Referring to these developments, he noted that a number of institutional frameworks and guidance documents had emerged concerning the responsible use of AI.
At the same time, he observed that the legal profession was already making practical use of AI-assisted tools. He put it interestingly as,
“We’re all using it. We’re all using it. And we are all seduced by it.”
The discussion also touched upon practical issues relating to confidentiality, privacy and data protection in the use of artificial intelligence.
Looking ahead, Ms. Petit invited the panellists to consider the kinds of disputes that might emerge as global trade and technology continue to evolve.
Responding to the question, Mr. Gupta observed that, from a commercial perspective, London was likely to continue as an important centre for international dispute resolution because of its established legal infrastructure and international commercial presence.
The discussion also considered the possibility of AI-assisted dispute resolution processes.
Referring to developments in this area, Mr. Banerji observed that certain systems already incorporated technological tools into dispute resolution processes, while also involving human oversight.
Mr. Gupta observed that practical questions would continue to arise concerning the enforcement of AI-assisted decisions and the broader legal framework governing their use. According to him, repetitive and standardised legal processes may be more readily adapted to AI than litigation and arbitration. Since,
“Litigation and arbitration have a very heavy human touch.”
He also referred to practical considerations concerning disclosure obligations, confidentiality, applicable law, data retention and jurisdiction-specific legal requirements.
The discussion further considered the role of AI in resolving lower-value disputes and the extent to which technological developments could reduce time and costs.
Adding to the discussion, Ms. Vora referred to work being undertaken concerning the use of artificial intelligence in legal proceedings and the circumstances in which courts may need to be informed that AI-assisted tools have been used.
She observed that issues concerning expert evidence, witness statements and other aspects of legal proceedings would continue to evolve as the use of AI develops.
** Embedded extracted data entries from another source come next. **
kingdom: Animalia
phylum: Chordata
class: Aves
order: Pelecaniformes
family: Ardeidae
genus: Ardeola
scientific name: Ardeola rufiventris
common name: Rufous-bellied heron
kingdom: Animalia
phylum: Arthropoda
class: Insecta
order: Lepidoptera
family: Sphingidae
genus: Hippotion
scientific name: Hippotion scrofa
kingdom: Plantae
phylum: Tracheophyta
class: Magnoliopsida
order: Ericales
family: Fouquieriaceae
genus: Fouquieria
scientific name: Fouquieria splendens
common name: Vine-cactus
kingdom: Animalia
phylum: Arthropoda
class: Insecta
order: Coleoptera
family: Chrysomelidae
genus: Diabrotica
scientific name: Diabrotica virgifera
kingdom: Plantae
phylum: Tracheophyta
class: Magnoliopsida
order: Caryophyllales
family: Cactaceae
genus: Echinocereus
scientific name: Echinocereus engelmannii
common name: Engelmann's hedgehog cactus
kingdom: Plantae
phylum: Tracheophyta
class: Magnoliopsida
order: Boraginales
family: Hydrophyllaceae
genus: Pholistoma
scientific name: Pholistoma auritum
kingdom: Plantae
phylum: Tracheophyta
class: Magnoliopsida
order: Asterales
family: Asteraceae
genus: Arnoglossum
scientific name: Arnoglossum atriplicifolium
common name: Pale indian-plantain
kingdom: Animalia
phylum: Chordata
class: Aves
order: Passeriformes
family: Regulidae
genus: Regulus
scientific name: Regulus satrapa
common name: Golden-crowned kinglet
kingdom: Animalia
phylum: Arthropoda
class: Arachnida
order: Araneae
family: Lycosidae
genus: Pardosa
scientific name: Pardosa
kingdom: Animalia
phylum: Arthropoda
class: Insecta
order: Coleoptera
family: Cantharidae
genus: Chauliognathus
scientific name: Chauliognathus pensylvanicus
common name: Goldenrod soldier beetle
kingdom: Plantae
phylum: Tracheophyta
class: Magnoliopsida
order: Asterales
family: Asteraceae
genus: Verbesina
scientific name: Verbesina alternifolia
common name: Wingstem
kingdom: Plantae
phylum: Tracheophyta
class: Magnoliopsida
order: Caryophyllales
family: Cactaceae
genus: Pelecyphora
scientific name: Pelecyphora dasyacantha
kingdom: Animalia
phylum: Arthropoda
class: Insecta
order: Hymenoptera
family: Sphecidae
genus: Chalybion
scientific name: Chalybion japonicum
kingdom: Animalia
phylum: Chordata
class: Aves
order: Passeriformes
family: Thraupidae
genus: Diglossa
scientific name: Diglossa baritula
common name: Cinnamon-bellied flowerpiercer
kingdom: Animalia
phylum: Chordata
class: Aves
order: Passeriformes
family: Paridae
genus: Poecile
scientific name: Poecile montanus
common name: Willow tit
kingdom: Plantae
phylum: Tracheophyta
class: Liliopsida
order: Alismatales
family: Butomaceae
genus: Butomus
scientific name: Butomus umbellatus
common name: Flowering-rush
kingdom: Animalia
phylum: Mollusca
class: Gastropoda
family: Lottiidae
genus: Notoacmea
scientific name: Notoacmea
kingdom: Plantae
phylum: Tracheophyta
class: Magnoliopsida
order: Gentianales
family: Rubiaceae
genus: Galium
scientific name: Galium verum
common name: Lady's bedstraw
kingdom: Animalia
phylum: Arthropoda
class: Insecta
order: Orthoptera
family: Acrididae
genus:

At the same time, she noted that wider adoption would require continued technological development and confidence in the process.
Rapid-Fire Round
The panel concluded with a rapid-fire round, during which the panellists briefly reflected on possible legal reforms and future developments in dispute resolution.
Mr. Agarwal referred to the question of foreign lawyers, and on a lighter note stated that “there’ll be foreign lawyers defending me,” prompting laughter from the audience.
Ms. Vora suggested that junior advocates need to be given more opportunities to represent before the bench.
Mr. Banerji reflected on developments in arbitration in India, and compared the position to a “snakes and ladders” game, observing that periods of significant progress are often followed by fresh challenges.
Mr. Gupta observed that artificial intelligence was likely to be one of the significant developments shaping the future of international dispute resolution over the coming years.
Q&A Session
The discussion concluded with an interactive question-and-answer session.
Participants raised issues concerning reciprocity in legal practice, written and oral advocacy, the practical implications of opening the legal market, law firm management, conflicts of interest, professional training and litigation costs.
Responding to the discussion, the panellists reflected on practical aspects of cross-border legal practice and the evolving needs of the legal profession. The discussion also touched upon the importance of training and institutional systems within law firms, as well as practical challenges associated with litigation costs and commercial dispute resolution.
Concluding the session, the panellists thanked the audience for their participation and reflected on the opportunities and challenges facing dispute resolution in the India-UK corridor as legal systems continue to evolve alongside commercial and technological developments.